Mark Humphrys - Undergrad project ideas

The Internet

Computers and Genealogy

Masters project ideas


Undergrad project ideas



The Internet


  1. Link fixer - DONE BEFORE, WOULD NEED SOME NEW IDEAS

    This would be more than just a program to tell you that links on your web page were broken. It would go out and, using a variety of heuristics, attempt to actually fix the links.
    Input would be a web page. First it would find broken links. Then it would search to see if the missing page had moved somewhere, e.g. hacking off bits from the RHS and then reconstructing the URL.
    If it could not reconstruct the URL, it would turn to search engines using linkto: and other techniques. If it still could not find the URL, it might suggest an alternative based on keywords.
    Finally, it should actually output a copy of the web page with the links fixed, that the user may simply copy it over the old one, or selectively cut and paste.


    Possible enhancements:

    1. Take as input an entire website. Run overnight. Generate a report of the broken links listed in order of the site with the most broken links to it. Because often a change must be made globally through many of your pages. e.g. "http://akebono.stanford.edu/yahoo/" has moved to "http://www.yahoo.com/" - change needed throughout the following 53 of your web pages.
    2. Build a script that, when run, makes these changes.
    3. Nice user interface output, showing old page, new page, and selective buttons to press to "Fix link" on disk. User in control at all times.
    4. Use archive.org to find old page. Then search in Google to find where it has gone to.
    5. Suggest alternative links. e.g. Page on Shakespeare has gone. Suggest wiki/Shakespeare instead. "Click this to make change". User always in control.

    
    
    
    
  2. "Who links to me?" Web agent - DONE BEFORE, WOULD NEED SOME NEW IDEAS

    Search engines have a linkto: facility, so you can see who links to you, but it takes forever to browse the list so you don't bother.
    This would be a standalone program to find all pages that link to the user or reference them, download all these pages (will take a long time), perhaps sort them by the topic or page referenced, and present them all in a nice readable output, with all the references highlighted (as in Google's cache).

    How to highlight a phrase using     the bold tag     (view source code to see how this is done).

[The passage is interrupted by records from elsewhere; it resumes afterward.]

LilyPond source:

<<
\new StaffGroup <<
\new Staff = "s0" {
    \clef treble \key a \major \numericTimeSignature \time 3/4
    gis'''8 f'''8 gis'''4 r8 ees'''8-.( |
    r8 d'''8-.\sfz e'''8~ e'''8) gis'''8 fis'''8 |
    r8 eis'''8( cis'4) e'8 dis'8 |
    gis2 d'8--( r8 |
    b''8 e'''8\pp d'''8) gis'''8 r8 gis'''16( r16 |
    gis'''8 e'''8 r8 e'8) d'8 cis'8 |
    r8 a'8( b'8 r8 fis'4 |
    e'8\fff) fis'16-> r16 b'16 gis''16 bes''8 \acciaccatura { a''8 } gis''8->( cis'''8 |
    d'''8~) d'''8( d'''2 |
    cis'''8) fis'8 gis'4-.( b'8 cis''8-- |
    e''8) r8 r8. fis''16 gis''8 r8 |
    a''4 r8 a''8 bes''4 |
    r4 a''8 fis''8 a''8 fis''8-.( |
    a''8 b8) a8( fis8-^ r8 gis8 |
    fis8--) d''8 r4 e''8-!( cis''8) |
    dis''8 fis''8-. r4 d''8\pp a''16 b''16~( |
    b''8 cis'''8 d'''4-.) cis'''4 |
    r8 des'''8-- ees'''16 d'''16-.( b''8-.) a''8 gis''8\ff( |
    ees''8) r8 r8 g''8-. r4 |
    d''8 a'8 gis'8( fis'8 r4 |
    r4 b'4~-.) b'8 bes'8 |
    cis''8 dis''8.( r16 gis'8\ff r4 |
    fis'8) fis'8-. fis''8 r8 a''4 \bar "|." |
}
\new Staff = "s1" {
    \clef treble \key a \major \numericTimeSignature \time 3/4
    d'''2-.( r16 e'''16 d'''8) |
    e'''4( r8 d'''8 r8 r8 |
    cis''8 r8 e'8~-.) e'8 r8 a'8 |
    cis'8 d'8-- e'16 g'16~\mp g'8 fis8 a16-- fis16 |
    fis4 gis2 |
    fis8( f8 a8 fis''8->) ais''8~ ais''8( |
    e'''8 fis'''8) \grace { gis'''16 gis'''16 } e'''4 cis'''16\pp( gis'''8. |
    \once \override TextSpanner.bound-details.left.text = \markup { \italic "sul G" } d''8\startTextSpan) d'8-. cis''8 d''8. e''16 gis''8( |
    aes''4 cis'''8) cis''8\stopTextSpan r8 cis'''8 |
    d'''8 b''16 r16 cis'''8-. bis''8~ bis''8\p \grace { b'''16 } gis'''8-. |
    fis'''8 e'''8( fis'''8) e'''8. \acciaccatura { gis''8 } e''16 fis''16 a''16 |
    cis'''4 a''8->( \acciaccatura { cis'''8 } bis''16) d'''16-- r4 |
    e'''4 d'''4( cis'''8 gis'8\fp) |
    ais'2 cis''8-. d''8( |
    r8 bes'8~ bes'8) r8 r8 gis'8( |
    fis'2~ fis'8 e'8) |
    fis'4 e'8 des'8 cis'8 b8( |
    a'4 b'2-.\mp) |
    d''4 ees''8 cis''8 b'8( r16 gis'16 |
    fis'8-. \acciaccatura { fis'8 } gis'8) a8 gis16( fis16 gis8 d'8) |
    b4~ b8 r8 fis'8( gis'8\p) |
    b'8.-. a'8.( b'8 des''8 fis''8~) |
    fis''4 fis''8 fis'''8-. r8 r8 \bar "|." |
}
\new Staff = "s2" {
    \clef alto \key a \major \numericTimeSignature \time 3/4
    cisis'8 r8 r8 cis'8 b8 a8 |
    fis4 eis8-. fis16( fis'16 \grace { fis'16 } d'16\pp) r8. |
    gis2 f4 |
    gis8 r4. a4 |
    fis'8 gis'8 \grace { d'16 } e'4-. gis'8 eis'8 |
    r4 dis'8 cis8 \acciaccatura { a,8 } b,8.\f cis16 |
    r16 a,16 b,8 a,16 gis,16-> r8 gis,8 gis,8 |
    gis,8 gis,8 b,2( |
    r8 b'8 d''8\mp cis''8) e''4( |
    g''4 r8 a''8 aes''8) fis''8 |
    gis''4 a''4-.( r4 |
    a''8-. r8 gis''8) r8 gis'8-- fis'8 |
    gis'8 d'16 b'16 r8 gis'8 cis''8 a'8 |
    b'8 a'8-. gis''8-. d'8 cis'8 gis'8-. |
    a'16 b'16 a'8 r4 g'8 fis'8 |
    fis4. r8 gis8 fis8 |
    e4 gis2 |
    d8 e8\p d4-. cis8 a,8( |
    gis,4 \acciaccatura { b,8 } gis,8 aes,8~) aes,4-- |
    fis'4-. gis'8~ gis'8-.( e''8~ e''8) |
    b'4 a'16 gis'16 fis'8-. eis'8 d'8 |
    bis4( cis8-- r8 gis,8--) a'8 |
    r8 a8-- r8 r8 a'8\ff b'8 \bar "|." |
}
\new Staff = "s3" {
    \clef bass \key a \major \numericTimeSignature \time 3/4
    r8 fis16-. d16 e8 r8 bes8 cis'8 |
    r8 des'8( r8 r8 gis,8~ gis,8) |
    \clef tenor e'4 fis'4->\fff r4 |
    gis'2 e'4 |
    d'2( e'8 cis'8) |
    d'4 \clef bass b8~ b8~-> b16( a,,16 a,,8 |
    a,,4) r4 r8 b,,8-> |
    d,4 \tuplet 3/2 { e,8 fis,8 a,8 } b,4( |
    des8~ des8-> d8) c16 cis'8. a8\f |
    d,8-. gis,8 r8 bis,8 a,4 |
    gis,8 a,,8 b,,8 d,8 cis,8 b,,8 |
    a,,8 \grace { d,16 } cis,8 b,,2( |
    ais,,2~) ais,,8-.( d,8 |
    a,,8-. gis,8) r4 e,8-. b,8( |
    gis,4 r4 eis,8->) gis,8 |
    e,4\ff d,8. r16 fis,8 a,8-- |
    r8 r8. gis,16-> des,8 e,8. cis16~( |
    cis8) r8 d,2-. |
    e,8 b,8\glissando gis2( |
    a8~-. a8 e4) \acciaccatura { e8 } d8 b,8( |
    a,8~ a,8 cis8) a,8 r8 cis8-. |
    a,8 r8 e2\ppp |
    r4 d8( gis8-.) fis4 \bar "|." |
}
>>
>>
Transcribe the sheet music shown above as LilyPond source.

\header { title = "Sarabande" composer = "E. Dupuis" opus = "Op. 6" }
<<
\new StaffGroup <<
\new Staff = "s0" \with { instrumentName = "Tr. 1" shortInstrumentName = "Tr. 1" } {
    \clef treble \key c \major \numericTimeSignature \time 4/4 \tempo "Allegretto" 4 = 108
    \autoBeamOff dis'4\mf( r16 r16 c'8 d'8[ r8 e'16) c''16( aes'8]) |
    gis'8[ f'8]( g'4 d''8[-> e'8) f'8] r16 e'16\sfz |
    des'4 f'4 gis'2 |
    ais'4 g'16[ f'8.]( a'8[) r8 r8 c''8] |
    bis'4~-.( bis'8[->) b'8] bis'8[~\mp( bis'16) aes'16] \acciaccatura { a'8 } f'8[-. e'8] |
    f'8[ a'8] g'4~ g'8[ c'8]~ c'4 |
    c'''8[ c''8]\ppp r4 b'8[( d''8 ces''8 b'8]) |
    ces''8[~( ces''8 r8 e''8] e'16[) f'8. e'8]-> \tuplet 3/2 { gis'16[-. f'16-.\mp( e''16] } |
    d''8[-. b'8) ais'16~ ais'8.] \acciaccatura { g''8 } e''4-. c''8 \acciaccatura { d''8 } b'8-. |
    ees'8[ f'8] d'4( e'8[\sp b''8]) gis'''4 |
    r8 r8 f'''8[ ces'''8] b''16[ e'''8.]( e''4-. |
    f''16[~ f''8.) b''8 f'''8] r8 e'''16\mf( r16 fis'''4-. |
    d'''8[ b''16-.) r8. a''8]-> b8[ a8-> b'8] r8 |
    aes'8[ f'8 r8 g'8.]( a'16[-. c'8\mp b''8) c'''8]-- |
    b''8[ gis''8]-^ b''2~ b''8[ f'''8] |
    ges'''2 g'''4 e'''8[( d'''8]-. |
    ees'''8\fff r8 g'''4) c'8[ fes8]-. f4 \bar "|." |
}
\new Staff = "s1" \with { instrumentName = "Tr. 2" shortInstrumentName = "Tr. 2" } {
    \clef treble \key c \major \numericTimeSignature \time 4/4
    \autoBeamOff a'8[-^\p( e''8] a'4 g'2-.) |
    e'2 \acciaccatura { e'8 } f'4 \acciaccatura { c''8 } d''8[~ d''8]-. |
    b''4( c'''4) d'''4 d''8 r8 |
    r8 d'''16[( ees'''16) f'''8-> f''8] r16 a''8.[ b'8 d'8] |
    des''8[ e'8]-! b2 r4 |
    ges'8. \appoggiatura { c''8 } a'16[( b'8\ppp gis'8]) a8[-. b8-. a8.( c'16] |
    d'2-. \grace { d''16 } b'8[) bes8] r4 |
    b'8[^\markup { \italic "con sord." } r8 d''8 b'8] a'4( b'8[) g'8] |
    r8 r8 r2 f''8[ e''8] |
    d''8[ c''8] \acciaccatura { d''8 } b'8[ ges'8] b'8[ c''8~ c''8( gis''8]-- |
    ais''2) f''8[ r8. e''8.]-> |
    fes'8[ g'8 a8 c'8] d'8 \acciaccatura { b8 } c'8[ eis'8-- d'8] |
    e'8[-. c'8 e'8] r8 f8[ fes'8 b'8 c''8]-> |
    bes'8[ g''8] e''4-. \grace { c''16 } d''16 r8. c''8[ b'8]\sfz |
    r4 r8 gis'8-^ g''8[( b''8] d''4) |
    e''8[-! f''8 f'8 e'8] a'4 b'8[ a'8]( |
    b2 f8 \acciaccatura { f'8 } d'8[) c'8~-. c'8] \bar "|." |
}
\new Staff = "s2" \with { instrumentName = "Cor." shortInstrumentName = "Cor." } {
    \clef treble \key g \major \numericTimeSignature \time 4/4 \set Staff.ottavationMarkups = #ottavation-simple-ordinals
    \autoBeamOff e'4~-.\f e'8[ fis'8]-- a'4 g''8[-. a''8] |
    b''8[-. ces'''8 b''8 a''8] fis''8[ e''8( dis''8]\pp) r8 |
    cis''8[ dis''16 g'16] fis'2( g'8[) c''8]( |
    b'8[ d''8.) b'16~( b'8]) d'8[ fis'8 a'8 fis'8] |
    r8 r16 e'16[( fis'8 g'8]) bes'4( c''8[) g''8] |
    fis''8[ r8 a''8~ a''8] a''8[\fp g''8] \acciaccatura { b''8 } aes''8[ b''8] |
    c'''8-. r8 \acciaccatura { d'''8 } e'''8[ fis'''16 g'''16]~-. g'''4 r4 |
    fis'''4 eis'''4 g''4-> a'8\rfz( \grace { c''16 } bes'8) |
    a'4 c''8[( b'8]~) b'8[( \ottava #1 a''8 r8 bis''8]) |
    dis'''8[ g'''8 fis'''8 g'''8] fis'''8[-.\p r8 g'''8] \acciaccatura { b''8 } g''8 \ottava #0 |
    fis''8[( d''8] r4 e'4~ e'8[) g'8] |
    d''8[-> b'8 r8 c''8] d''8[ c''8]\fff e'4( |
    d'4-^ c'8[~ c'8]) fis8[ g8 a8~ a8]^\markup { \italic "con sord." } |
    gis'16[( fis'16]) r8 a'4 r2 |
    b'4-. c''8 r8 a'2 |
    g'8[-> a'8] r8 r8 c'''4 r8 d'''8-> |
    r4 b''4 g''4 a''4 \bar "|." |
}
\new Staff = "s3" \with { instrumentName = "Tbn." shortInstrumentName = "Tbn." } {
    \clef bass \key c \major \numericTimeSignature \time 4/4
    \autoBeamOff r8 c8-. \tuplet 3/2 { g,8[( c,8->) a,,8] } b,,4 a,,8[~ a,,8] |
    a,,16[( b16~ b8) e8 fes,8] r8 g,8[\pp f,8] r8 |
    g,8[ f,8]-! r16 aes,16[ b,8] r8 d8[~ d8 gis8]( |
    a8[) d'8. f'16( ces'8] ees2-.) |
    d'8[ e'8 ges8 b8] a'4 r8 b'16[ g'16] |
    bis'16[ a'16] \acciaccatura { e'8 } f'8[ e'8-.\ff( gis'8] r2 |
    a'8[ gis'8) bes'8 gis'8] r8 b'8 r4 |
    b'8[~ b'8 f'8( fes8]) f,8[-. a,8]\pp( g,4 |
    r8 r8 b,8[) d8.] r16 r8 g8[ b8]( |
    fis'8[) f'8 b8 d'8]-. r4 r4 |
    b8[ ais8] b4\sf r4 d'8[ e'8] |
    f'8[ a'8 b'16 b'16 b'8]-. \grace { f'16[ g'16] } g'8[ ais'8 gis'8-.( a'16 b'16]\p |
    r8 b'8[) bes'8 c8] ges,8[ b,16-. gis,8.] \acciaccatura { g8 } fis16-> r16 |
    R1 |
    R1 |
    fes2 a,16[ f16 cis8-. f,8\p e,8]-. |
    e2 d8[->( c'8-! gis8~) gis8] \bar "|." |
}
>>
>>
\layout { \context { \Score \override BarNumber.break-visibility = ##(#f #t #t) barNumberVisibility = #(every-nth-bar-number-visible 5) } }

    How to highlight a phrase using     tables     (view source code to see how this is done).

    
    
    
    
  3. "What is like this?"

    Extract keywords from page. (How? Need idea of dictionary frequency.)
    Use search engines to find similar pages on Web.

    Implement as CGI script so that I can automatically add a "What is like this?" link at the top of every URL.

    
    
    
    
  4. Web page enhancer - DONE BEFORE, WOULD NEED SOME NEW IDEAS

    
    


Computers and Genealogy


  1. Program to query a person in Brian Tompsett's Genealogy of the British Royal Family and automatically extract the most recent Royal Descent for them.

    Need multiple database queries / multiple remote CGI queries, to recurse upwards through the target's parentage.

    Maybe make it a CGI script.

    To be done in cooperation with Tompsett at Hull. Debugged offline on separate data. End product is a script Tompsett could add to his site.

    
    
    
    
  2. Tree matcher.

    Takes trees which are in a structured HTML format (e.g. GEDCOM 2 HTML), and tries to match up fragments of them with other trees in structured HTML format on the Web, looking for overlaps.

    Start with matching surname lists. Then look for overlaps round each individual.

    Similar to "What is like this?" above.

    
    
    
    
  3. "GEDCOM 2 narrative" family tree converter - DONE BEFORE, BUT I HAVE SOME NEW IDEAS

    The standard format for computerised family trees is the GEDCOM format. Historically, the standard format for paper family trees has been the Burke's Peerage narrative format. The aim of the project is to write a converter between the two.
    The converter would take as input a family tree in GEDCOM format (there are many sample GEDCOM trees on the Web) and output the information in the Burke's narrative format in HTML (which is illustrated on my own Web pages).
    One of the main challenges for the software would be to automatically detect where to break the narrative and start a new narrative, something Burke's (and I) currently do by hand. The result would be a more flexible output than the databases provide.

    Perhaps to be done in cooperation with Tompsett at Hull. Debugged offline on separate data. End product is a script Tompsett could add to his site, so that we can see all of Tompsett's data in condensed Hypertext Narrative format.